**WHAT YOU WILL DO:**
Your task is to repeat exactly the lines below between the line holding "- In a post, show" and the line holding "is a task where", inclusive, and only those.

[Document images with source code]
-=-=-

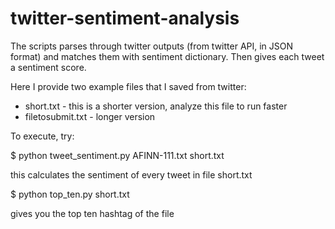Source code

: twitter-sentiment-analysis
==========================




The scripts parses through twitter outputs (from twitter API, in JSON format) and matches them with sentiment dictionary. Then gives each tweet a sentiment score. 


Here I provide two example files that I saved from twitter: 
- short.txt - this is a shorter version, analyze this file to run faster
- filetosubmit.txt - longer version


To execute, try:

$ python tweet_sentiment.py AFINN-111.txt short.txt

this calculates the sentiment of every tweet in file short.txt


$ python top_ten.py short.txt

gives you the top ten hashtag of the file
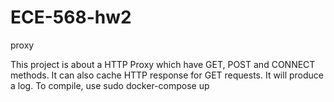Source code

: # ECE-568-hw2
proxy

This project is about a HTTP Proxy which have GET, POST and CONNECT methods. It can also cache HTTP response for GET requests.
It will produce a log.
To compile, use sudo docker-compose up

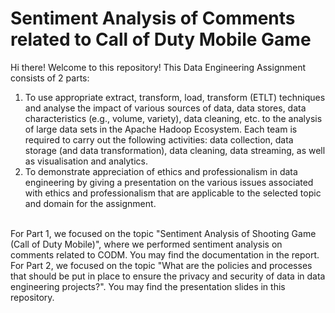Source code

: # Sentiment Analysis of Comments related to Call of Duty Mobile Game
Hi there! Welcome to this repository! This Data Engineering Assignment consists of 2 parts:
<ol>
  <li>To use appropriate extract, transform, load, transform (ETLT) techniques and analyse the impact of various sources of data, data stores, data characteristics (e.g., volume, variety), data cleaning, etc. to the analysis of large data sets in the Apache Hadoop Ecosystem.
Each team is required to carry out the following activities: data collection, data storage (and data transformation), data cleaning, data streaming, as well as visualisation and analytics.
</li>
  <li>To demonstrate appreciation of ethics and professionalism in data engineering by giving a presentation on the various issues associated with ethics and professionalism that are applicable to the selected topic and domain for the assignment. </li>
</ol>
<br/>For Part 1, we focused on the topic "Sentiment Analysis of Shooting Game (Call of Duty Mobile)", where we performed sentiment analysis on comments related to CODM. You may find the documentation in the report.
<br/>For Part 2, we focused on the topic "What are the policies and processes that should be put in place to ensure the privacy and security of data in data engineering projects?". You may find the presentation slides in this repository.
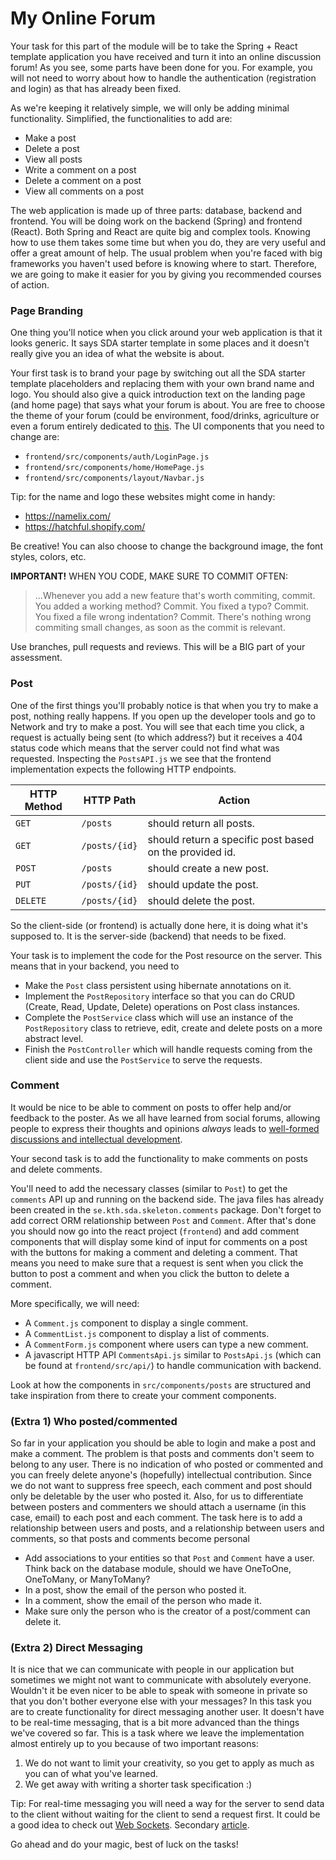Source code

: # My Online Forum

Your task for this part of the module will be to take the Spring + React template
application you have received and turn it into an online discussion forum! As you
see, some parts have been done for you. For example, you will not need to worry about how
to handle the authentication (registration and login) as that has already been fixed.

As we're keeping it relatively simple, we will only be adding minimal functionality.
Simplified, the functionalities to add are:

- Make a post
- Delete a post
- View all posts
- Write a comment on a post
- Delete a comment on a post
- View all comments on a post

The web application is made up of three parts: database, backend and frontend. You will
be doing work on the backend (Spring) and frontend (React). Both Spring and React are
quite big and complex tools. Knowing how to use them takes some time but when you do,
they are very useful and offer a great amount of help. The usual problem when you're
faced with big frameworks you haven't used before is knowing where to start. Therefore,
we are going to make it easier for you by giving you recommended courses of action.

### Page Branding

One thing you'll notice when you click around your web application is that it looks generic. It says SDA starter
template in some places and it doesn't really give you an idea of what the website is about.

Your first task is
to brand your page by switching out all the SDA starter template placeholders and replacing them with your own
brand name and logo. You should also give a quick introduction text on the landing page (and home page) that says what your forum is about.
You are free to choose the theme of your forum (could be environment, food/drinks, agriculture or even a forum entirely dedicated
to [this](https://images-na.ssl-images-amazon.com/images/I/81JSMr%2BIR6L._AC_SL1500_.jpg).
The UI components that you need to change are:
​

- `frontend/src/components/auth/LoginPage.js`
- `frontend/src/components/home/HomePage.js`
- `frontend/src/components/layout/Navbar.js`

Tip: for the name and logo these websites might come in handy:

- <https://namelix.com/>
- <https://hatchful.shopify.com/>

Be creative! You can also choose to change the background image, the font styles, colors, etc.

**IMPORTANT!** WHEN YOU CODE, MAKE SURE TO COMMIT OFTEN:
>>>
> ...Whenever you add a new feature that's worth commiting, commit. You added a working method? Commit. You fixed a
>typo? Commit. You fixed a file wrong indentation? Commit. There's nothing wrong commiting small changes, as soon as
>the commit is relevant.

Use branches, pull requests and reviews. This will be a BIG part of your assessment.

### Post

One of the first things you'll probably notice is that when you try to make a post, nothing really happens. If you
open up the developer tools and go to Network and try to make a post. You will see that each time you click, a request
is actually being sent (to which address?) but it receives a 404 status code which means that the server could not
find what was requested. Inspecting the `PostsAPI.js` we see that the frontend implementation expects the following HTTP endpoints.

| HTTP Method | HTTP Path | Action |
| ------------|-----------|--------|
| `GET` |`/posts` | should return all posts. |
| `GET` | `/posts/{id}` |should return a specific post based on the provided id.|
| `POST`| `/posts` | should create a new post.|
| `PUT` | `/posts/{id}` | should update the post.|
| `DELETE` | `/posts/{id}` | should delete the post.|

So the client-side (or frontend) is actually done here, it is doing what it's supposed to.
It is the server-side (backend) that needs to be fixed.

Your task is to implement the code for the Post resource on the server. This means that in your backend, you need to

- Make the `Post` class persistent using hibernate annotations on it.
- Implement the `PostRepository` interface so that you can do CRUD (Create, Read, Update, Delete) operations on Post class instances.
- Complete the `PostService` class which will use an instance of the `PostRepository` class to retrieve, edit, create and
delete posts on a more abstract level.
- Finish the `PostController` which will handle requests coming from the client side and use the `PostService` to serve
the requests.

### Comment

It would be nice to be able to comment on posts to offer help and/or feedback to the poster. As we all have learned from social
forums, allowing people to express their thoughts and opinions _always_ leads to [well-formed discussions and intellectual
development](https://beckyyk.files.wordpress.com/2010/09/screen-shot-2010-09-28-at-7-13-39-am.png).

Your second task is to add the functionality to make comments on posts and delete comments.

You'll need to add the necessary classes (similar to `Post`) to get the `comments` API up and running on the backend side. The java files has already been created in the `se.kth.sda.skeleton.comments` package. Don't forget to add correct ORM relationship between `Post` and `Comment`. After that's done you should now go into the react project (`frontend`) and add
comment components that will display some kind of input for comments on a post with the buttons for
making a comment and deleting a comment. That means you need to make sure that a request is sent when you click
the button to post a comment and when you click the button to delete a comment.

More specifically, we will need:

- A `Comment.js` component to display a single comment.
- A `CommentList.js` component to display a list of comments.
- A `CommentForm.js` component where users can type a new comment.
- A javascript HTTP API `CommentsApi.js` similar to `PostsApi.js` (which can be found at `frontend/src/api/`) to handle
communication with backend.

Look at how the components in `src/components/posts` are structured and take inspiration from there to create your
comment components.

### (Extra 1) Who posted/commented

So far in your application you should be able to login and make a post and make a comment. The problem is that posts and
comments don't seem to belong to any user. There is no indication of who posted or commented and you can freely delete
anyone's (hopefully) intellectual contribution. Since we do not want to suppress free speech, each comment and post
should only be deletable by the user who posted it. Also, for us to differentiate between posters and commenters we
should attach a username (in this case, email) to each post and each comment. The task here is to add a relationship
between users and posts, and a relationship between users and comments, so that posts and comments become personal

- Add associations to your entities so that `Post` and `Comment` have a user.
Think back on the database module, should we have OneToOne, OneToMany, or ManyToMany?
- In a post, show the email of the person who posted it.
- In a comment, show the email of the person who made it.
- Make sure only the person who is the creator of a post/comment can delete it.

### (Extra 2) Direct Messaging

It is nice that we can communicate with people in our application but sometimes we might not want to communicate with
absolutely everyone. Wouldn't it be even nicer to be able to speak with someone in private so that you don't bother
everyone else with your messages? In this task you are to create functionality for direct messaging another user. It
doesn't have to be real-time messaging, that is a bit more advanced than the things we've covered so far. This
is a task where we leave the implementation almost entirely up to you because of two important reasons:

1. We do not want to limit your creativity, so you get to apply as much as you can of what you've learned.
2. We get away with writing a shorter task specification :)


Tip: For real-time messaging you will need a way for the server to send data to the client without waiting for the client to send a request first. It could be a good idea to check out [Web Sockets](https://spring.io/guides/gs/messaging-stomp-websocket/). Secondary [article](https://www.baeldung.com/websockets-spring).


Go ahead and do your magic, best of luck on the tasks!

-=-=-

**RESPONSE FOR THIS EXERCISE:**
- In a post, show the email of the person who posted it.
- In a comment, show the email of the person who made it.
- Make sure only the person who is the creator of a post/comment can delete it.

### (Extra 2) Direct Messaging

It is nice that we can communicate with people in our application but sometimes we might not want to communicate with
absolutely everyone. Wouldn't it be even nicer to be able to speak with someone in private so that you don't bother
everyone else with your messages? In this task you are to create functionality for direct messaging another user. It
doesn't have to be real-time messaging, that is a bit more advanced than the things we've covered so far. This
is a task where we leave the implementation almost entirely up to you because of two important reasons:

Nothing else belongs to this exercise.